And maybe once we hit Thursday (the 5 week mark; the point at which the time of grief is equal to the time of joy) something will just shift and I’ll subconsciously just start to move on. Who knows. The mind and heart are strange beasts.

after miscarriage · grief and loss · Infertility · journal entry · missed miscarriage · pregnancy loss

4 weeks later

It’s been four weeks. In one week, we will have known that our baby had died for the same amount of time that we thought we were going to be welcoming that same baby in October.

Strange. It’s been a blur and it feels like it was just yesterday; how has the time spent grieving already almost passed the time rejoicing?
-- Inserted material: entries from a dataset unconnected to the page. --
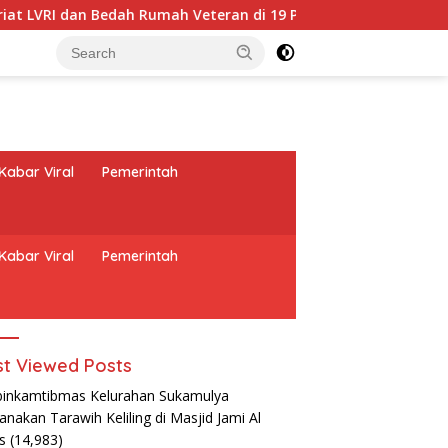
h Rumah Veteran di 19 Provinsi
Brigadir Ibnu Dermawa
Kabar Viral
Pemerintah
Kabar Viral
Pemerintah
t Viewed Posts
inkamtibmas Kelurahan Sukamulya
anakan Tarawih Keliling di Masjid Jami Al
as
(14,983)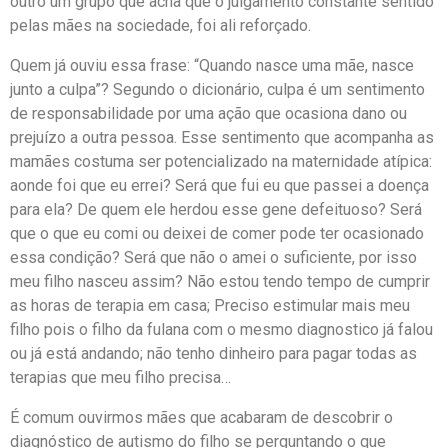
outro um grupo que acha que o julgamento constante sentido
pelas mães na sociedade, foi ali reforçado.
Quem já ouviu essa frase: “Quando nasce uma mãe, nasce
junto a culpa”? Segundo o dicionário, culpa é um sentimento
de responsabilidade por uma ação que ocasiona dano ou
prejuízo a outra pessoa. Esse sentimento que acompanha as
mamães costuma ser potencializado na maternidade atípica:
aonde foi que eu errei? Será que fui eu que passei a doença
para ela? De quem ele herdou esse gene defeituoso? Será
que o que eu comi ou deixei de comer pode ter ocasionado
essa condição? Será que não o amei o suficiente, por isso
meu filho nasceu assim? Não estou tendo tempo de cumprir
as horas de terapia em casa; Preciso estimular mais meu
filho pois o filho da fulana com o mesmo diagnostico já falou
ou já está andando; não tenho dinheiro para pagar todas as
terapias que meu filho precisa…
É comum ouvirmos mães que acabaram de descobrir o
diagnóstico de autismo do filho se perguntando o que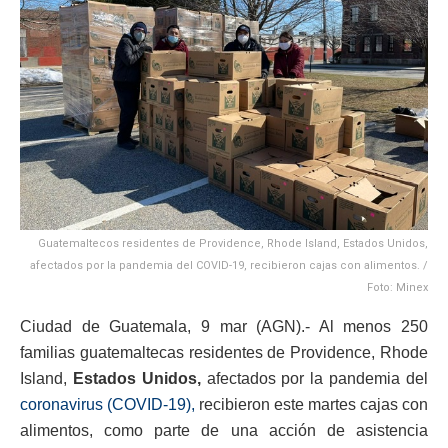
Guatemaltecos residentes de Providence, Rhode Island, Estados Unidos,
afectados por la pandemia del COVID-19, recibieron cajas con alimentos. /
Foto: Minex
Ciudad de Guatemala, 9 mar (AGN).- Al menos 250
familias guatemaltecas residentes de Providence, Rhode
Island,
Estados Unidos,
afectados por la pandemia del
coronavirus (COVID-19),
recibieron este martes cajas con
alimentos, como parte de una acción de asistencia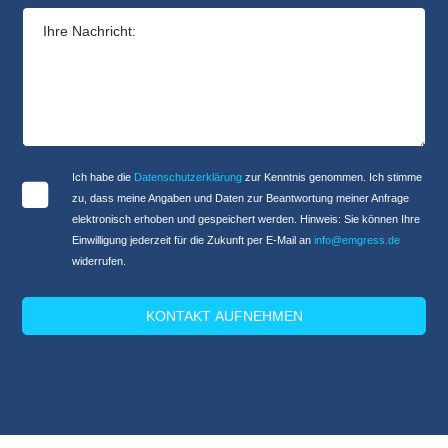
Bitte lasse dieses Feld leer.
Ich habe die
Datenschutzerklärung
zur Kenntnis genommen. Ich stimme
zu, dass meine Angaben und Daten zur Beantwortung meiner Anfrage
elektronisch erhoben und gespeichert werden. Hinweis: Sie können Ihre
Einwilligung jederzeit für die Zukunft per E-Mail an
info@emgress.de
widerrufen.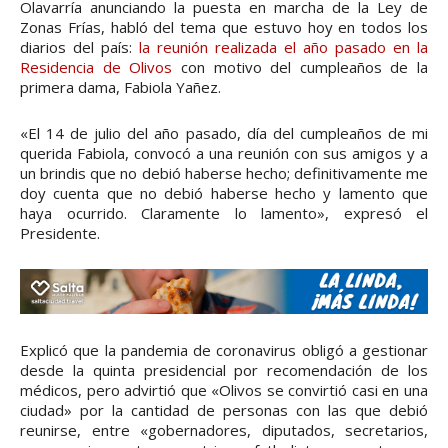
Olavarría anunciando la puesta en marcha de la Ley de
Zonas Frías, habló del tema que estuvo hoy en todos los
diarios del país:
la reunión realizada el año pasado en la
Residencia de Olivos
con motivo del cumpleaños de la
primera dama, Fabiola Yañez.
«El 14 de julio del año pasado, día del cumpleaños de mi
querida Fabiola, convocó a una reunión con sus amigos y a
un brindis que no debió haberse hecho; definitivamente me
doy cuenta que no debió haberse hecho y lamento que
haya ocurrido. Claramente lo lamento», expresó el
Presidente.
Explicó que la pandemia de coronavirus obligó a gestionar
desde la quinta presidencial por recomendación de los
médicos, pero advirtió que «Olivos se convirtió casi en una
ciudad» por la cantidad de personas con las que debió
reunirse, entre «gobernadores, diputados, secretarios,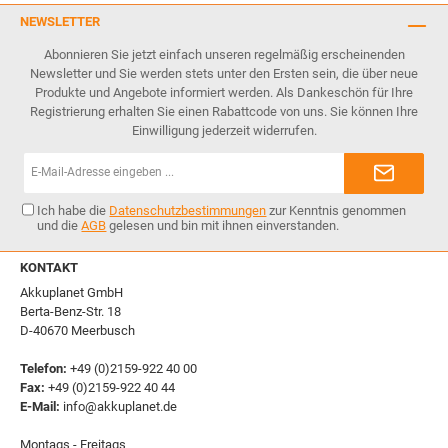
NEWSLETTER
Abonnieren Sie jetzt einfach unseren regelmäßig erscheinenden
Newsletter und Sie werden stets unter den Ersten sein, die über neue
Produkte und Angebote informiert werden. Als Dankeschön für Ihre
Registrierung erhalten Sie einen Rabattcode von uns. Sie können Ihre
Einwilligung jederzeit widerrufen.
E-
Mail-
Adresse*
Ich habe die
Datenschutzbestimmungen
zur Kenntnis genommen
und die
AGB
gelesen und bin mit ihnen einverstanden.
KONTAKT
Akkuplanet GmbH
Berta-Benz-Str. 18
D-40670 Meerbusch
Telefon:
+49 (0)2159-922 40 00
Fax:
+49 (0)2159-922 40 44
E-Mail:
info@akkuplanet.de
Montags - Freitags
In terms of processing/functioning, the roller coaster has leveled out a good deal.

  • The ‘ugly crying’ episodes are fewer and farther between; even crying has lessened. Monday was rough though; it was emotionally exhausting returning to my doctor’s office for a follow up appointment and I’m so tired of having ultrasounds of an empty uterus.
  • The anger rears its head occasionally but even that has turned into more of a “Really, God? Why?,” “I just wish you had allowed things to be different,” and a more resigned “I still don’t understand why you would give us a baby that you knew we so deeply wanted and then just take it away.”
  • The depression is less intense; I’m able to function a little bit better and have found that sometimes I actually almost want to do things (like art or reading or going for a walk). I still don’t really do much, but at least I can imagine having enough energy and desire to pursue my interests.
  • I did notice over the weekend that it actually made me upset to be starting to feel better. I guess it was a fear (unfounded) that not being so sad anymore meant I somehow didn’t really love my baby all that much. Chalk it up to the myriad of weird emotions and stigmas attached to early pregnancy loss.
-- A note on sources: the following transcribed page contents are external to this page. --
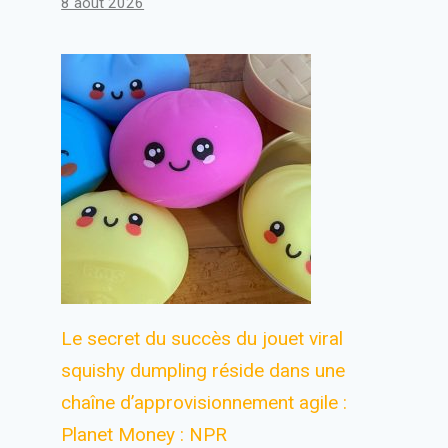
8 août 2026
Le secret du succès du jouet viral
squishy dumpling réside dans une
chaîne d’approvisionnement agile :
Planet Money : NPR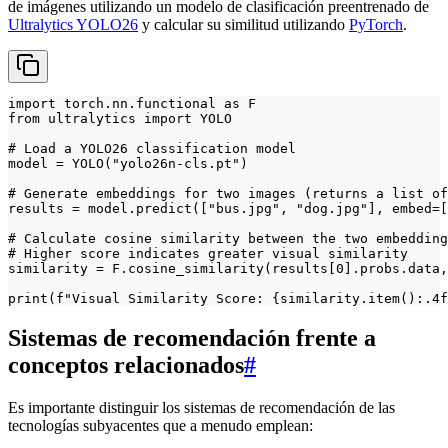
de imágenes utilizando un modelo de clasificación preentrenado de
Ultralytics YOLO26
y calcular su similitud utilizando
PyTorch
.
import torch.nn.functional as F

from ultralytics import YOLO

# Load a YOLO26 classification model

model = YOLO("yolo26n-cls.pt")

# Generate embeddings for two images (returns a list of
results = model.predict(["bus.jpg", "dog.jpg"], embed=[
# Calculate cosine similarity between the two embedding
# Higher score indicates greater visual similarity

similarity = F.cosine_similarity(results[0].probs.data,
print(f"Visual Similarity Score: {similarity.item():.4f
Sistemas de recomendación frente a
conceptos relacionados
#
Es importante distinguir los sistemas de recomendación de las
tecnologías subyacentes que a menudo emplean: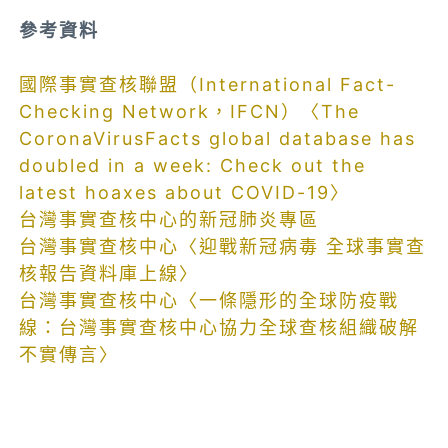
參考資料
國際事實查核聯盟（International Fact-
Checking Network，IFCN）〈The
CoronaVirusFacts global database has
doubled in a week: Check out the
latest hoaxes about COVID-19〉
台灣事實查核中心的新冠肺炎專區
台灣事實查核中心〈迎戰新冠病毒 全球事實查
核報告資料庫上線〉
台灣事實查核中心〈一條隱形的全球防疫戰
線：台灣事實查核中心協力全球查核組織破解
不實傳言〉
But all that aside; the aching emptiness is still there. And I hate it. I hate that in one fell swoop one of my deepest purposes was sucked away and that I’m left in the aftermath bearing an empty womb and an empty space in my heart that will always belong to a little waterbear that we will never meet this side of heaven.

Honestly, I’m still too raw to even hope for the next time. In a sense, there is hope and there is an eagerness to be able to try again (the waiting for a new cycle feels like such a waste of time)…but the greater part of me is still numb to the possibility of trying and afraid of what might be ahead-months of infertility or more devastating loss.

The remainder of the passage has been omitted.